Currently, those companies are trying to settle out of court for $738 million (my memory is probably wrong about the exact amount).  The wronged workers are suing with the help of the NLRB for $2.5 billion.  The lawyers for the workers want to settle; that is, they want to take their $200 million and run out the door.  The workers do not concur.  Of course, the high tech workers have enough money to say no.

chuckle8
chuckle8's picture
AIW -- You forgot to

AIW -- You forgot to reiterate that unions are the only force we have to bring about reasonable tariffs.  That is, not only do workers have to worry about their working conditions, they also have to worry about competition from outside their country.

Aliceinwonderland
Aliceinwonderland's picture
Gotta hand it to ya "OU', you

Gotta hand it to ya "OU', you do have a decent sense of humor.  - AIW

Aliceinwonderland
Aliceinwonderland's picture
   Chuck, my apologies.  I'd

   Chuck, my apologies.  I'd forgotten that (AHEM) little detail.  And thanks for filling us in on what Microsoft and those other high-tech corporations have in store for their employees.  It figures.  Why am I not surprised?
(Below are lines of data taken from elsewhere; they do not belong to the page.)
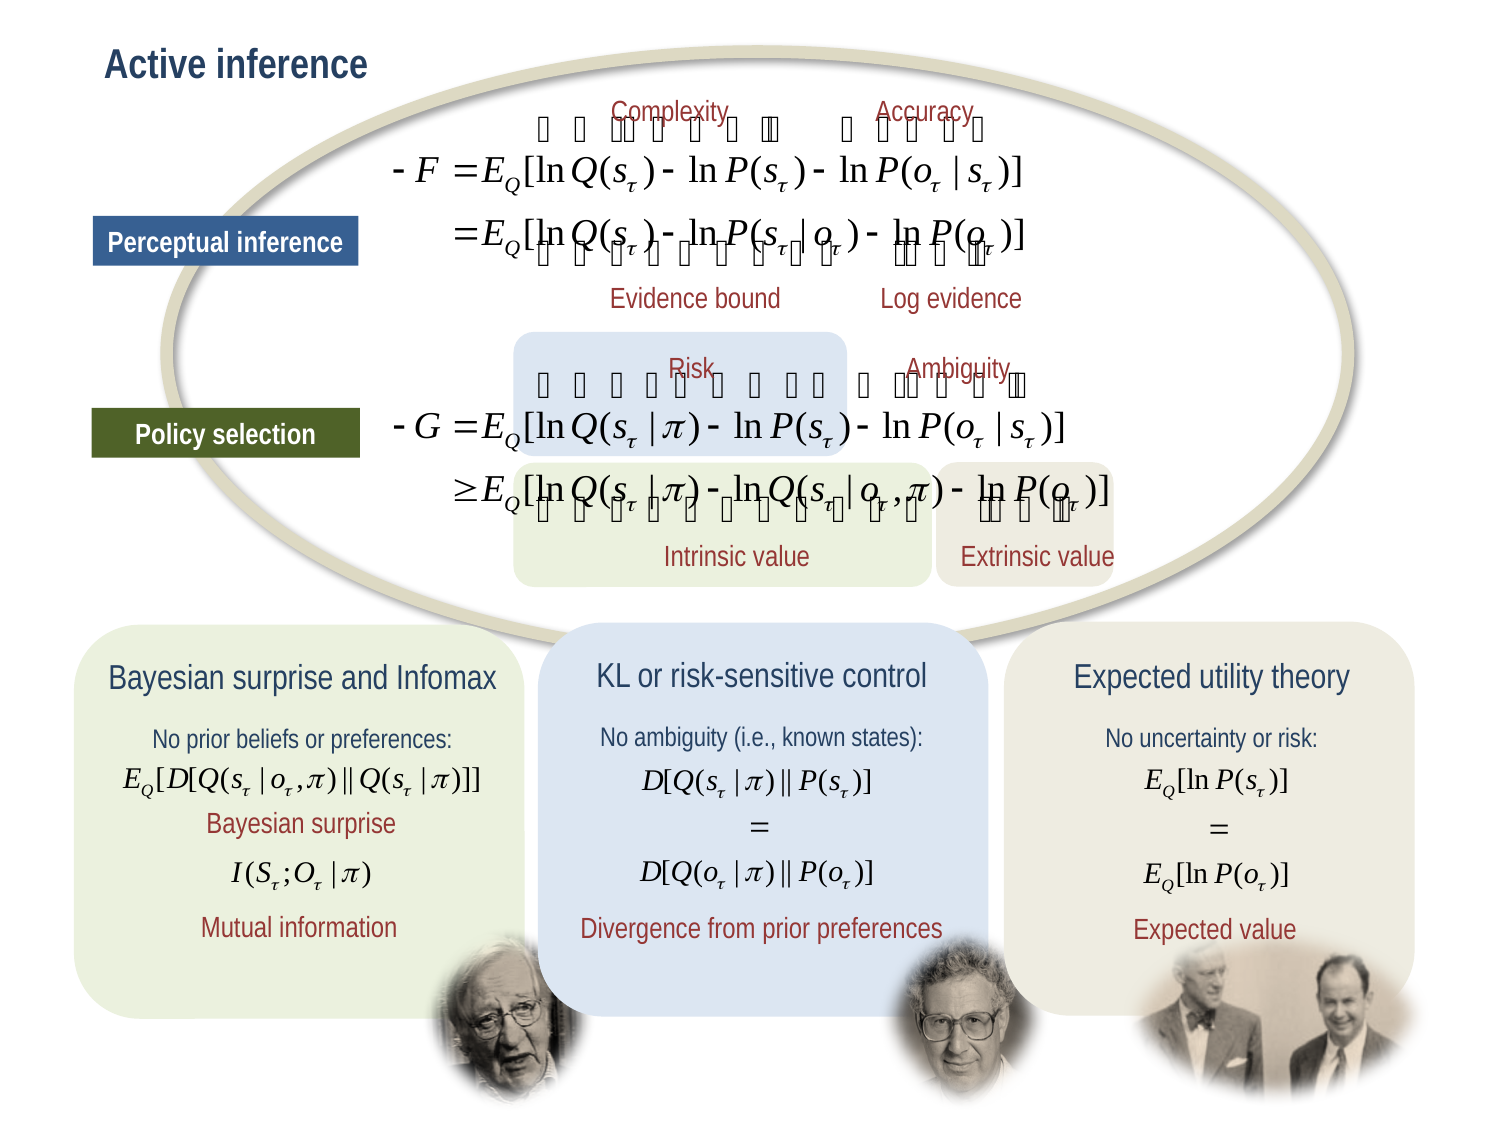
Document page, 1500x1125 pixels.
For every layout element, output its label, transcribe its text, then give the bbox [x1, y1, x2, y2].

text_box [486, 49, 1029, 83]
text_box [386, 84, 1131, 581]
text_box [73, 462, 508, 1115]
text_box [164, 118, 381, 461]
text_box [513, 589, 932, 1114]
text_box Active inference [88, 29, 384, 95]
text_box Policy selection [91, 407, 360, 458]
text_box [935, 462, 1434, 1110]
text_box [1136, 119, 1351, 460]
text_box Perceptual inference [92, 215, 359, 266]
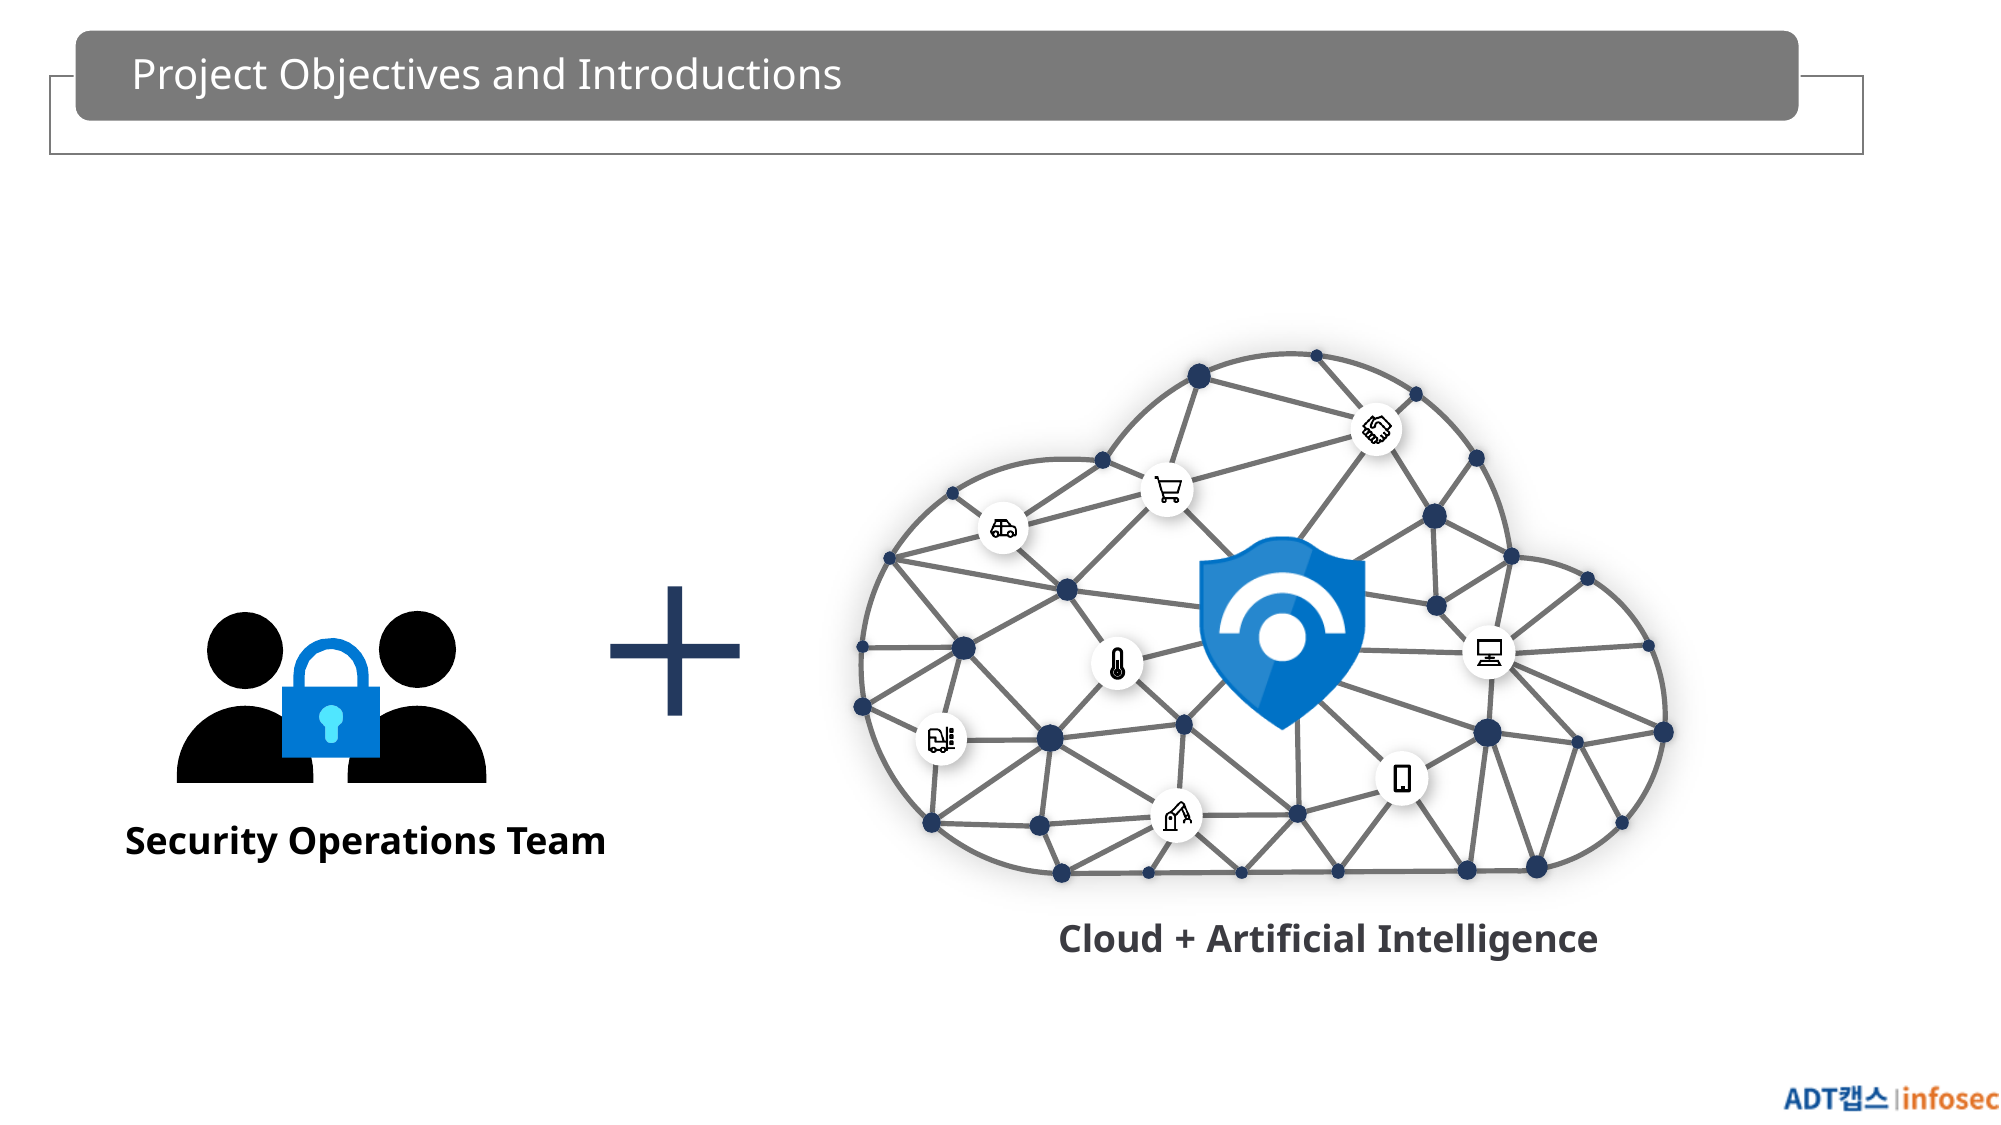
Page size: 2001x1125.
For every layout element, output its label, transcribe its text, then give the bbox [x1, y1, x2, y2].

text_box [49, 27, 1864, 157]
text_box Security Operations Team [110, 809, 623, 870]
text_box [176, 610, 487, 783]
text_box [802, 296, 1724, 930]
text_box [610, 586, 740, 716]
text_box Cloud + Artificial Intelligence [1041, 930, 1614, 968]
picture [1781, 1070, 1999, 1124]
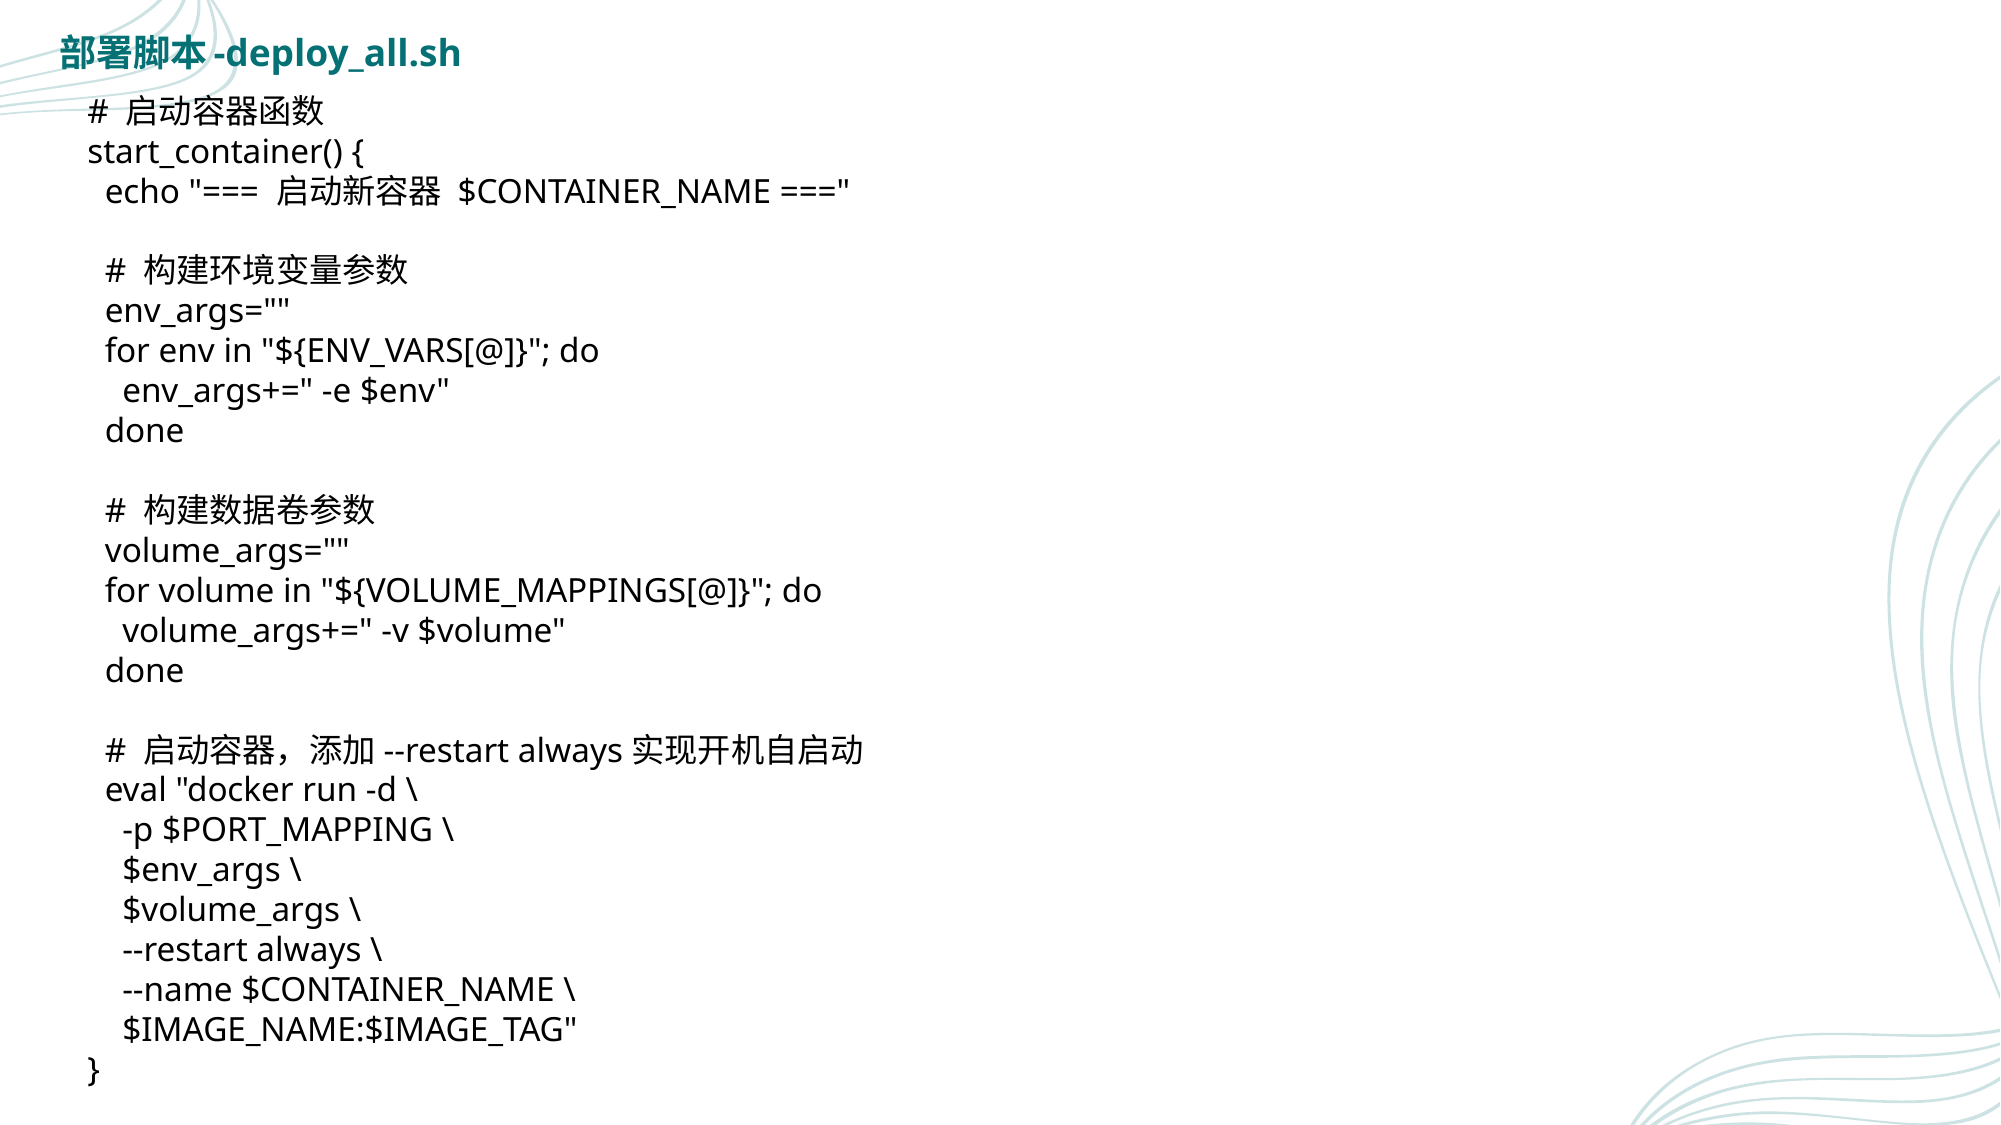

   I'll admit, I was kinda hoping you'd intervene.  I think that generally, your knowledge about unions and their various functions is more in-depth than my own.  I've never even been a union worker; I've always been self-employed by necessity.  But workers having a voice, along with their fair share of clout in the companies where they work, is something I'm passionate about.  To me it's the end objective that counts more than the means.  If unions do the best job of defending workers' rights to negotiate the best possible deal for themselves, then I'm all for unions.  And as Thom has pointed out time & again, it's not just union workers benefitting in the long run.  So I'm very skeptical of any argument asserting that (to paraphrase), unions are tyrannical, that workers are forced to join at gunpoint , that unions have had their day, that unions are archaic, that they are passé and so on.  These kinds of arguments often come from the same people who shriek about death panels (or "monopolies"?) whenever single-payer is mentioned.  I've always taken it with a grain of salt.  Even when I'm short on details, my intuition never lets me down.  Anyway thanks, Chuck.  And please pardon the omission.  - Aliceinwonderland  

gt6
gt6's picture
While Obama was CALLED an

While Obama was CALLED an extreme Liberal by the right wing machine, anybody who was paying attention, even before he enterred the presidential race, knew he was a centrist.  Depending on how you weight things like ecomonic conservatism (support for establishment banking) vs Social liberalism (LGBT and civil rights) He may be either side of that line.  But he was never very far to the left.